I respectfully disagree with the conclusion reached by the majority on rehearing, that the ruling previously made in this case should not take effect until July 1, 1976. The “modified prospectivity” rule, as announced in our opinion, is in accord with well-recognized principles of justice. The terms “similar pending actions” and “causes arising in the future,” alleged to be ambiguous, have a definite legal meaning and are not subject to interpretation as claimed. It recognizes the oft-stated principle of law that all citizens should have access to the courts in seeking redress for every substantial wrong. The spectre that the effects of this ruling will bankrupt the State is, at best, based on pure conjecture and speculation.

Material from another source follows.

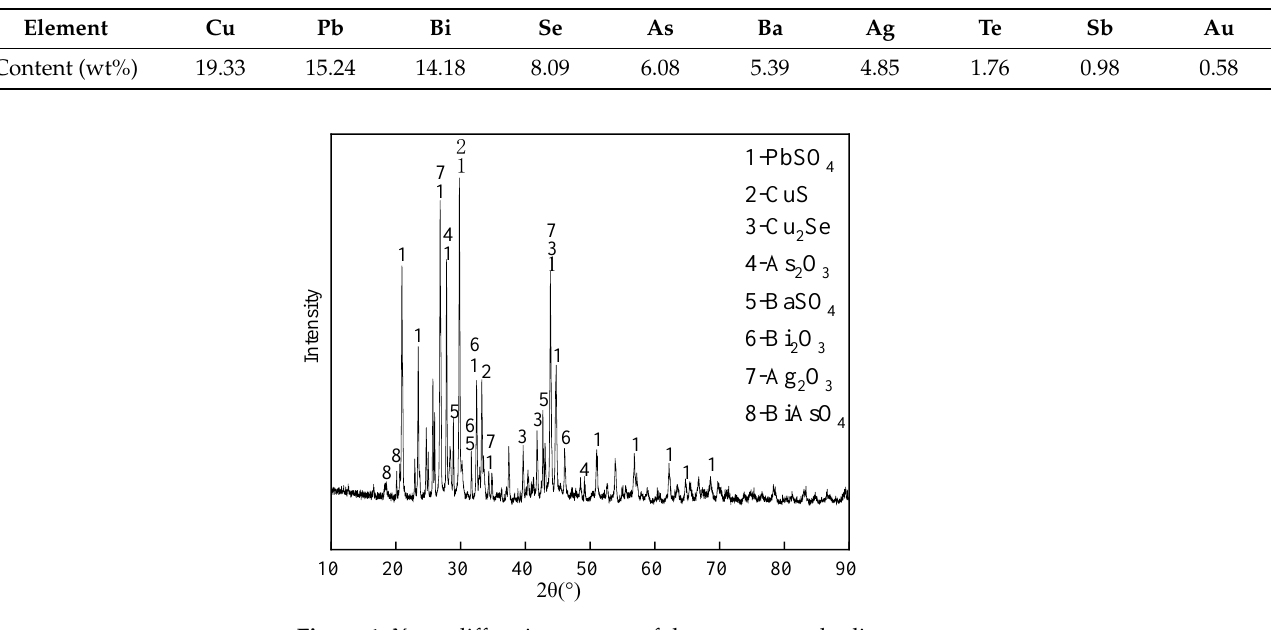
Figure 1. X-ray diffraction pattern of the copper anode slime.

Before the State can be held liable for any claim the liability must be established and the damages proven in a court of law. I do not believe that reliance, convenience or expediency should outweigh the just objective that an aggrieved party be compensated for injuries suffered when incurred through the negligence of the State or any of its political subdivisions. In Barker v. City of Santa Fe, 47 N.M. 85, 88, 136 P.2d 480, 482, (1943), we referred to an Annot. in 75 A.L.R. at 1196, which said that the sovereign immunity doctrine should not exempt the various branches of the government from liability for their torts, and that the entire burden of damages resulting from the wrongful acts of the government should not be imposed upon the single individual that is injured,

“ ‘ * * * rather than distributed among the entire community constituting the government, where it could be borne without hardship upon any individual, and where it justly belongs.’ ”

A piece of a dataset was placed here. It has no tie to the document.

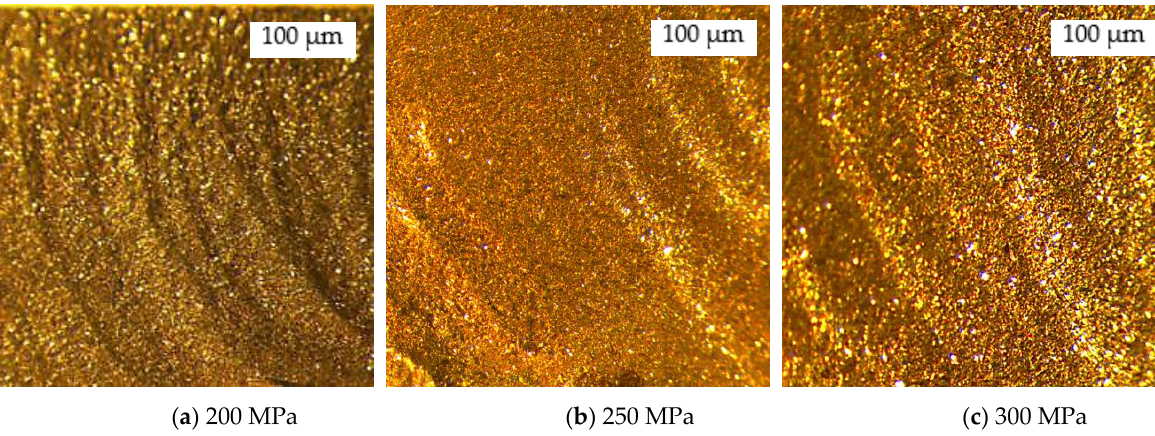
Figure 8. Topography of AISI 304L cut surface with 8 mm thickness using varied waterjet pressure.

Though in that case we were dealing with a tort allegedly committed by a municipality in the exercise of a proprietary function, the same principle should apply to all torts committed by any governmental agency acting in any capacity. In today’s world, consideration of the extent of governmental intervention and the many regulations which affect the actions of the individual citizens, should compel the adoption of the reasoning in Barker v. City of Santa Fe, supra, and thus permit an injured person to hold the wrongdoer responsible for the proximate consequences of the wrongdoer’s misconduct, whether it be the government or a person or private corporation. To insulate the government from responsibility for its negligence, even for a short period of time, once we have declared that anyone injured by a tortious act of the government should have the opportunity and right to litigate their claims in the court, is not only devoid of logic but disregards the very reasoning which prompted this Court to eliminate “the harsh and unjust results which blind adherence to sovereign immunity rules mandated.”

The least this Court should do is to apply the ruling to the case at bar where, through the efforts of the appellant, we have been afforded an opportunity to change an outmoded and unjust rule of law. The majority of cases dealing with the problem, excepting two, have applied the ruling to the case which resulted in the abolishment of the doctrine of sovereign immunity. To do otherwise would prevent case law or decisions from keeping up with the changing needs of society, when we deprive the litigant who was successful in making the change possible of the opportunity to completely litigate his claim on the merits. To be left only with the distinction of causing a change in the rule of law seems manifestly unfair.

The majority feeling otherwise, I respectfully dissent from the order on rehearing for the reasons above stated.